The Tar Sands Campaign
In 2008 the tar sands of Alberta posed a serious threat to the climate in that they were the third largest oil reserve in the world, and would require the destruction of a native boreal forest the size of Florida. The “oil” or bitumen that would be produced from the tar sands was determined by experts to be among the most carbon intensive in the world. The oil industry in Canada projected massive expansion of the tar sands from under two to over six to eight million barrels a day.
CEI joined with dozens of Canadian advocacy groups already working against tar sands expansion and helped bring additional support to the campaign from groups in Europe and the United States who were fighting oil issues in their countries. We also advised foundations in Europe and the U.S. that were already dedicated to slowing the production of oil worldwide on how best to address this emerging new threat to climate.
The resulting campaign successfully educated citizens about the harmful impact of tar sands expansion to our climate, native forests, and First Nations’ sovereignty. It drew attention to the excessive political power the oil industry in Canada and the U.S. exercised over federal and some provincial and state governments. Together we successfully persuaded President Obama to block the approval of the Keystone XL pipeline and publicly declare that to avoid catastrophic climate change, some oil must stay in the ground. He also took other policy actions to reduce U.S. oil production like limiting oil leases on U.S. public lands, the Arctic and coastal Atlantic Ocean, and parts of the Gulf.

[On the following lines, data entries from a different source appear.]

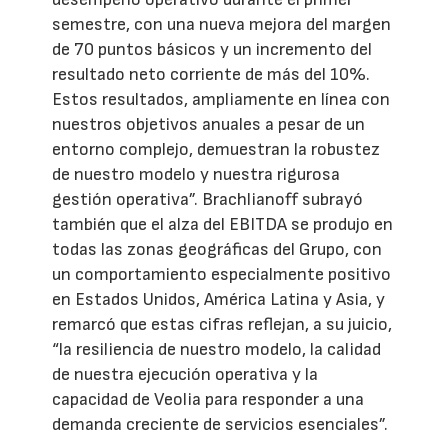
semestre, con una nueva mejora del margen
de 70 puntos básicos y un incremento del
resultado neto corriente de más del 10%.
Estos resultados, ampliamente en línea con
nuestros objetivos anuales a pesar de un
entorno complejo, demuestran la robustez
de nuestro modelo y nuestra rigurosa
gestión operativa”. Brachlianoff subrayó
también que el alza del EBITDA se produjo en
todas las zonas geográficas del Grupo, con
un comportamiento especialmente positivo
en Estados Unidos, América Latina y Asia, y
remarcó que estas cifras reflejan, a su juicio,
“la resiliencia de nuestro modelo, la calidad
de nuestra ejecución operativa y la
capacidad de Veolia para responder a una
demanda creciente de servicios esenciales”.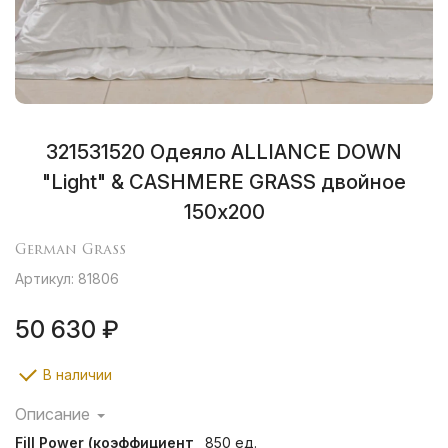
321531520 Одеяло ALLIANCE DOWN
"Light" & CASHMERE GRASS двойное
150х200
German Grass
Артикул: 81806
50 630 ₽
В наличии
Описание
Альянс из одеял с наполнителями из отборного
Fill Power (коэффициент
850 ед.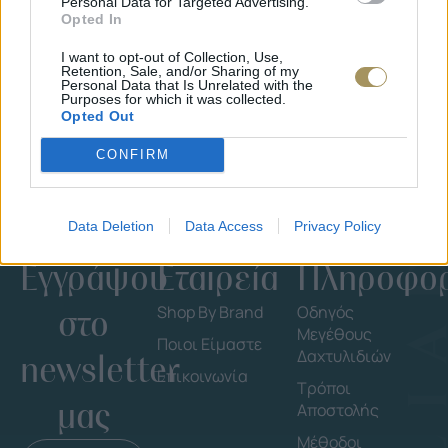
Personal Data for Targeted Advertising.
ΕΠΙΧΡΥΣ
Opted In
ΜΟΝΌΠΕΤΡΟ ΔΑΧΤΥΛΊΔΙ ΜΕ
JOOLS E4
ΔΙΑΜΆΝΤΙ 0.35CT
35
€
I want to opt-out of Collection, Use,
1.930
€
1.737
€
Retention, Sale, and/or Sharing of my
Personal Data that Is Unrelated with the
Purposes for which it was collected.
Opted Out
CONFIRM
Data Deletion
Data Access
Privacy Policy
Εγγράψου
Εταιρεία
Πληροφορ
στο
Shop By Brand
Οδηγός
Μεγέθους
Ποιοι Είμαστε
Δαχτυλιδιών
newsletter
Επικοινωνία
Τρόποι
μας
Αποστολής
Μέθοδοι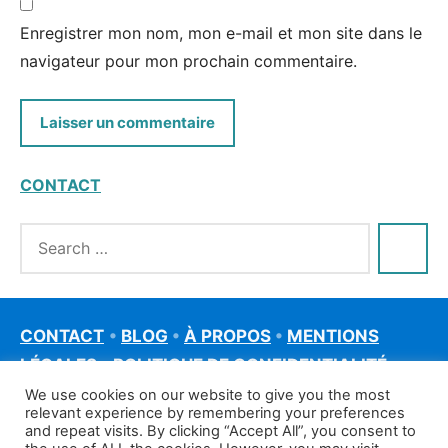
Enregistrer mon nom, mon e-mail et mon site dans le
navigateur pour mon prochain commentaire.
CONTACT
CONTACT
•
BLOG
•
À PROPOS
•
MENTIONS
LÉGALES
•
POLITIQUE DE CONFIDENTIALITÉ
We use cookies on our website to give you the most
relevant experience by remembering your preferences
and repeat visits. By clicking “Accept All”, you consent to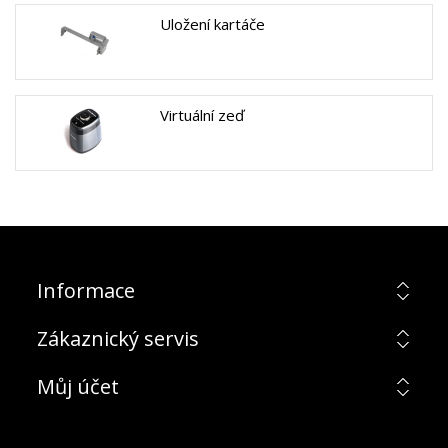
Uložení kartáče
Virtuální zeď
Informace
Zákaznický servis
Můj účet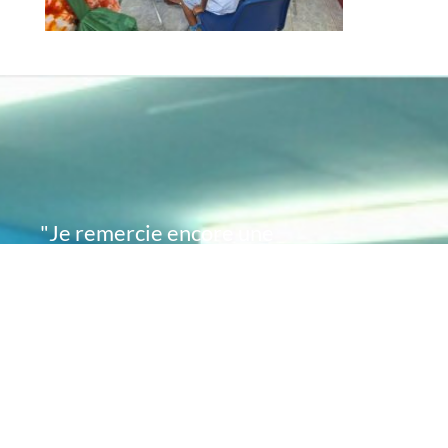
"Je remercie encore une
fois de plus Acte
Académie pour l'espoir
que vous avez su
remettre en moi..
désormais je sais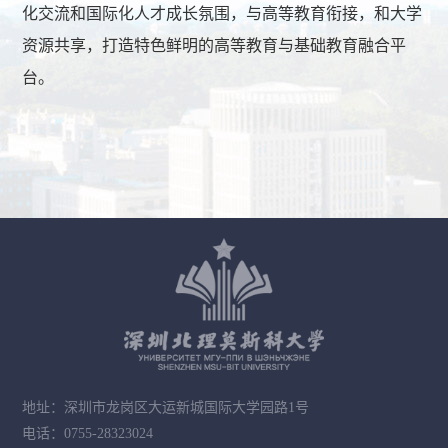
化交流和国际化人才成长氛围，与高等教育衔接，和大学
资源共享，打造特色鲜明的高等教育与基础教育融合平
台。
地址：深圳市龙岗区大运新城国际大学园路1号
电话：0755-28323024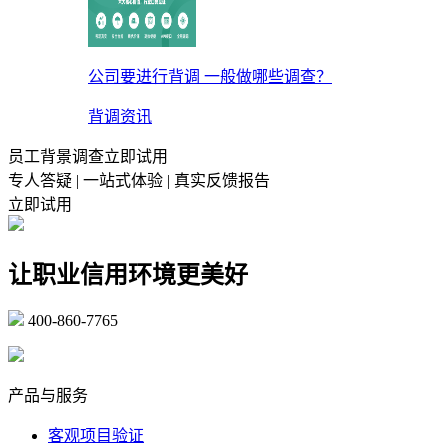
公司要进行背调 一般做哪些调查？
背调资讯
员工背景调查立即试用
专人答疑 | 一站式体验 | 真实反馈报告
立即试用
让职业信用环境更美好
400-860-7765
marketing@ibeidiao.com
产品与服务
客观项目验证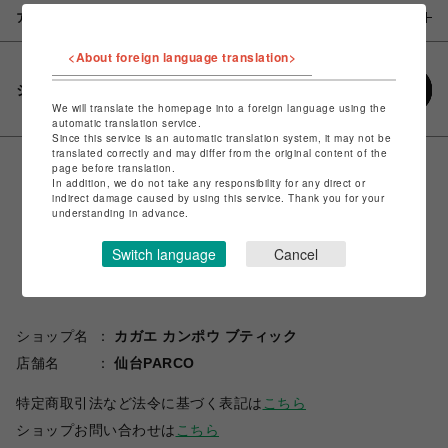
アイテム説明 / 素材
<About foreign language translation>
シェアする
We will translate the homepage into a foreign language using the
automatic translation service.
Since this service is an automatic translation system, it may not be
translated correctly and may differ from the original content of the
page before translation.
In addition, we do not take any responsibility for any direct or
indirect damage caused by using this service. Thank you for your
understanding in advance.
Switch language
Cancel
ショップ名
カガエ カンポウ ブティック
店舗名
仙台PARCO
特定商取引法など法令に基づく表記は
こちら
ショップお問い合わせは
こちら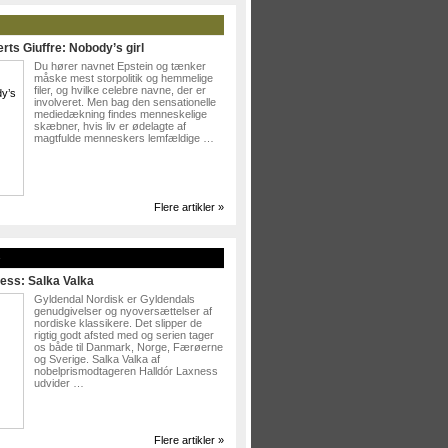
rts Giuffre: Nobody’s girl
Du hører navnet Epstein og tænker
måske mest storpolitik og hemmelige
filer, og hvilke celebre navne, der er
involveret. Men bag den sensationelle
mediedækning findes menneskelige
skæbner, hvis liv er ødelagte af
magtfulde menneskers lemfældige …
Flere artikler »
»
ess: Salka Valka
Gyldendal Nordisk er Gyldendals
genudgivelser og nyoversættelser af
nordiske klassikere. Det slipper de
rigtig godt afsted med og serien tager
os både til Danmark, Norge, Færøerne
og Sverige. Salka Valka af
nobelprismodtageren Halldór Laxness
udvider …
Flere artikler »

As hoped from the beginning, the tar sands campaign spawned a broader and more diverse climate movement that went beyond the tar sands to challenge the expansion of U.S. oil production in the Bakken Reserve, oil drilling in the Arctic Ocean, oil fracking in states like New York, California, and Colorado, proposed natural gas and oil pipelines throughout the U.S., as well as the expansion of railroad infrastructure that would accommodate new oil production in the U.S.